Time and Temperature

This brings us to why braising is an effective cooking technique for tough cuts of meat. To determine the relative advantages of roasting, braising, and boiling, we constructed a simple test. One roast was cooked in a 250-degree oven, one was braised, and one was simmered in enough liquid to cover it. The results were startling. The dry-cooked roast never reached an internal temperature of more than 175 degrees, even after four hours, and the meat was tough and dry. To our great surprise, both the braised and boiled roasts cooked in about the same amount of time, and the results were almost identical. Cutting the roasts in half revealed little difference—both exhibited nearly full melting of the thick bands of connective tissue.
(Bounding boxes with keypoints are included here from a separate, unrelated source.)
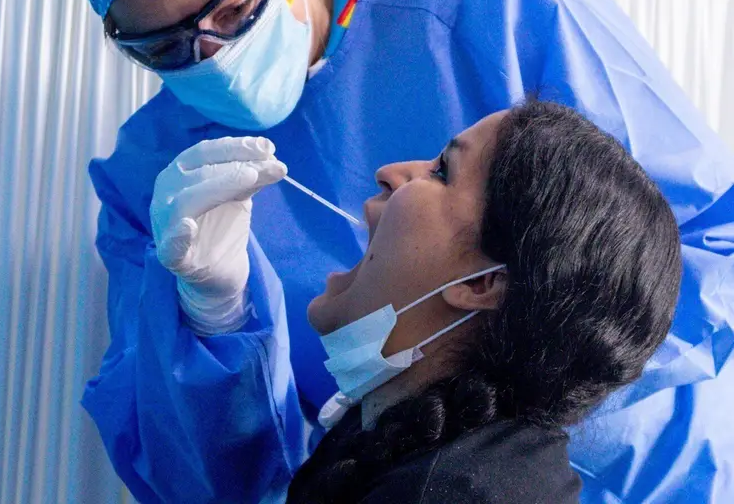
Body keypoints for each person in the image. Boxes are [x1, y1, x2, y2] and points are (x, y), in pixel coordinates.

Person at [43, 0, 734, 503]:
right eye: (163, 47)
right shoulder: (158, 176)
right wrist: (215, 316)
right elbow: (199, 477)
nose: (211, 58)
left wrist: (519, 418)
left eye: (231, 9)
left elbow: (707, 240)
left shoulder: (498, 13)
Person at [286, 101, 682, 503]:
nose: (388, 173)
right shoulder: (404, 433)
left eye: (441, 172)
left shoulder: (448, 492)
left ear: (483, 284)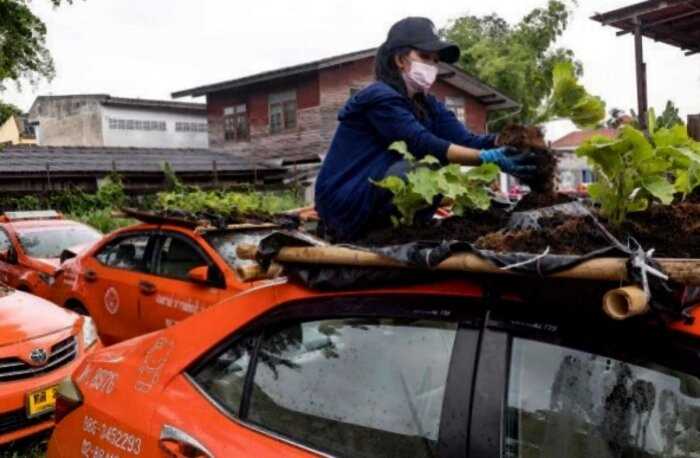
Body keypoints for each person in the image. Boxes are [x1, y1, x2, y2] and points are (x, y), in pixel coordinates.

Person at [315, 17, 537, 242]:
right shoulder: (379, 98)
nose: (431, 66)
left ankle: (402, 230)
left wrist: (507, 142)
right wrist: (487, 158)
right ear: (401, 59)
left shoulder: (427, 105)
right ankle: (378, 234)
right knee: (422, 170)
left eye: (435, 61)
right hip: (346, 203)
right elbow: (420, 142)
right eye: (424, 57)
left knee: (428, 168)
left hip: (376, 199)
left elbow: (466, 140)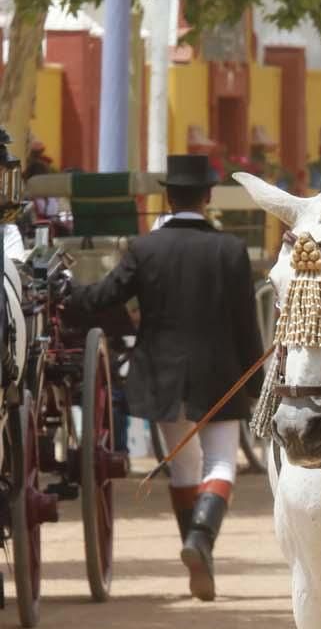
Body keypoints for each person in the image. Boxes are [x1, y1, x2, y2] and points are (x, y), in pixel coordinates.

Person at [64, 154, 263, 602]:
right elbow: (246, 324)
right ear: (208, 197)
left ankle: (194, 541)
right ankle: (201, 541)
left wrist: (67, 294)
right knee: (221, 464)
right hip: (219, 372)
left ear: (167, 198)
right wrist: (256, 380)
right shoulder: (230, 251)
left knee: (184, 465)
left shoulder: (144, 249)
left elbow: (103, 296)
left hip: (162, 372)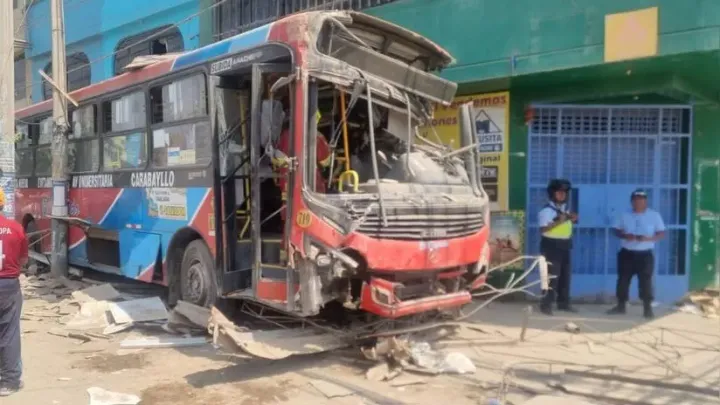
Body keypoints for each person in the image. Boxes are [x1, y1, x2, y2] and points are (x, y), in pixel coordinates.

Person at [607, 189, 665, 319]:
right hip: (627, 254)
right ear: (632, 202)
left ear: (646, 202)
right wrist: (625, 235)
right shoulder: (624, 214)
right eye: (636, 200)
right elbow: (615, 230)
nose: (638, 203)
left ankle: (647, 308)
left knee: (645, 281)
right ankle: (621, 305)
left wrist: (649, 239)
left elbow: (661, 233)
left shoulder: (654, 215)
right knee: (623, 280)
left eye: (641, 200)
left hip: (645, 255)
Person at [0, 188, 28, 396]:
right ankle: (9, 382)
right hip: (8, 285)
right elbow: (24, 259)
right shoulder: (16, 228)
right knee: (9, 333)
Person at [537, 179, 578, 315]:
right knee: (550, 277)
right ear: (552, 193)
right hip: (551, 246)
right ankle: (546, 305)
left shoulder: (565, 210)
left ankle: (563, 303)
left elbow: (569, 224)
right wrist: (558, 221)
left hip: (565, 245)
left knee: (565, 277)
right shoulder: (546, 211)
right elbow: (543, 229)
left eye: (564, 193)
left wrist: (572, 219)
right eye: (559, 192)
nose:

As far as the taste and texture of the meat, tasters were hard pressed to find any substantial differences between the two. Both roasts yielded meat that was exceedingly tender, moist, and infused with rich gelatin.


Dry heat (roasting) is ineffective with tough meat because the meat never gets hot enough to fully melt the collagen. It does not appear that steam heat (braising) enjoys any special ability to soften meat over boiling. Braising has one advantage over simmering or boiling, however—half a pot of liquid reduces to a sauce much faster than a full pot.